Norconex Crawlers (or spiders) are flexible web and filesystem crawlers for collecting, parsing, and manipulating data from the web or filesystem to various data repositories such as search engines.

https://opensource.norconex.com/crawlers

Apache License 2.0

183 stars 68 forks source link

Crawling only the first of multiple identical <section> elements #374

Closed sveba closed 7 years ago

sveba commented 7 years ago

Hi Pascal,

I have a site with multiple identical <section> tags on the same level. The content that I want to parse is in the first one. How can I do that?

Tried with combinations of StripAfterTransformer, StripBeforeTransformer and StripBetweenTransformer but nothing did it. Am I missing something in the documentation. Is there some way to use non greedy regex?

Thanx

essiembre commented 7 years ago

Both StringBeforeTransformer and StripAfterTransformer will discard content before/after the first match. So if your <section> is the first one, it should work. Can you share your config?

As an alternative, you can try ReplaceTransformer with regex of your choice. For instance, you can try something like this (not tested):

<transformer class="com.norconex.importer.handler.transformer.impl.ReplaceTransformer">
    <replace>
        <fromValue>[CDATA[<section>(.*?)</section>]]</fromValue>
        <toValue>$1</toValue>
    </replace>
</transformer>

If you want to store the content directly to a field instead, you can also use a tagger, like TextPatternTagger.

sveba commented 7 years ago

Sorry for the late response. I was offline for the weekend.

Here is the "problem": The impl of StripAfterTransformer takes the first 64K chunk and does the deletion after the matched part. Than the second chunk is being processed the same way but it doesn't know that in the first one there has been a match already and goes over the chunk as it is a new content! So if the second chunk doesn't have a match it is being concatenated to the first, strpped one. And so on and so on.

I don't know if this is by design, but IMO it is missleading and actually the only thing you can do is increase the maxReadSize. Which is also not great, because you can not know upfront how big your biggest document will be.

Proposal: Maybe give the method transformStringContent a return value and check it additonally in the while loop of AbstractStringTransformer

Setting maxReadSize to 500K solved my problem. Memory usage goes up, but who cares nowadays about that :)

Cheers

essiembre commented 7 years ago

Many people actually. :-) It is not rare to have setups with many crawlers with tons of threads on the same server, processing many documents at once. Memory can get eaten fast.

64K is a default that handles the majority of scenarios. We'll look at increasing it if it becomes an issue with too many people. The simplest solution is to change the default like you did with maxReadSize.

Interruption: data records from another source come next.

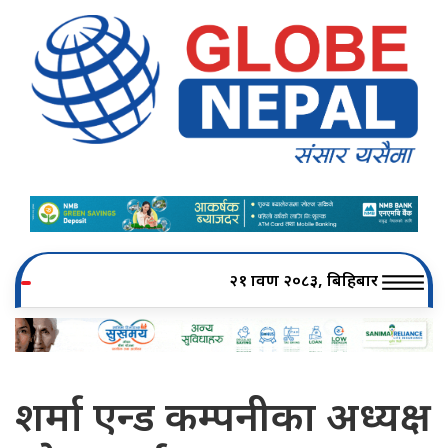
२१ श्रावण २०८३, बिहिबार
शर्मा एन्ड कम्पनीका अध्यक्ष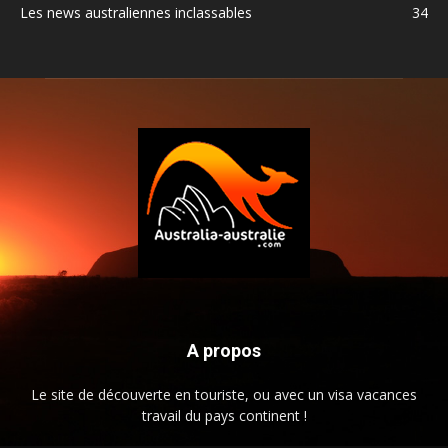
Les news australiennes inclassables
34
A propos
Le site de découverte en touriste, ou avec un visa vacances
travail du pays continent !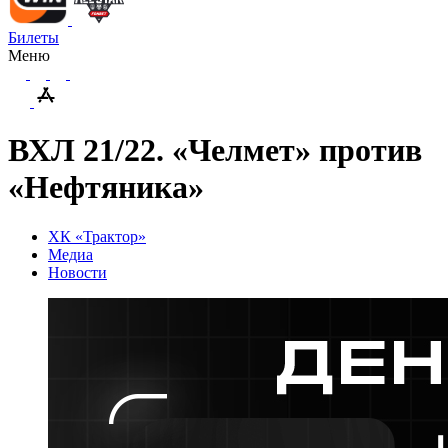
Билеты
Меню
ВХЛ 21/22. «Челмет» против
«Нефтяника»
ХК «Трактор»
Медиа
Новости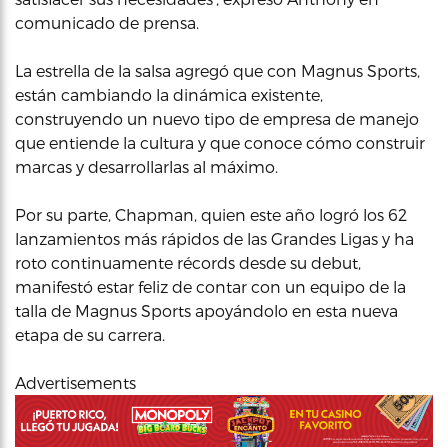
comunicado de prensa.
La estrella de la salsa agregó que con Magnus Sports,
están cambiando la dinámica existente,
construyendo un nuevo tipo de empresa de manejo
que entiende la cultura y que conoce cómo construir
marcas y desarrollarlas al máximo.
Por su parte, Chapman, quien este año logró los 62
lanzamientos más rápidos de las Grandes Ligas y ha
roto continuamente récords desde su debut,
manifestó estar feliz de contar con un equipo de la
talla de Magnus Sports apoyándolo en esta nueva
etapa de su carrera.
Advertisements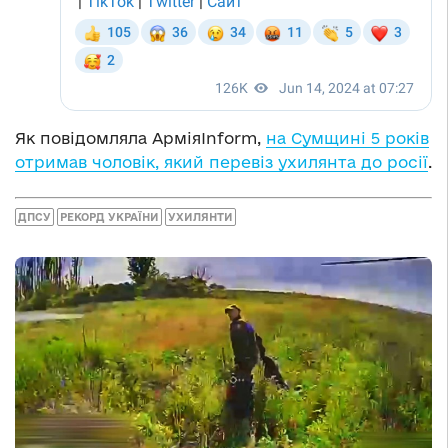
Як повідомляла АрміяInform,
на Сумщині 5 років
отримав чоловік, який перевіз ухилянта до росії
.
ДПСУ
РЕКОРД УКРАЇНИ
УХИЛЯНТИ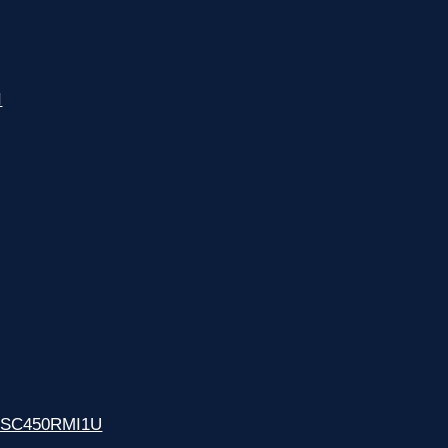
I
T SC450RMI1U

Another approach would be to build a transformer that reads the file as a stream instead of a String. Unfortunately, regular expressions do not work the best with streams.

We can make it a feature request if you like to have a version working with streams and doing exact matches (as opposed to regex). Then the size would not be a concern.

For now, since it is per design and you found what the solution for this was, I am closing this issue.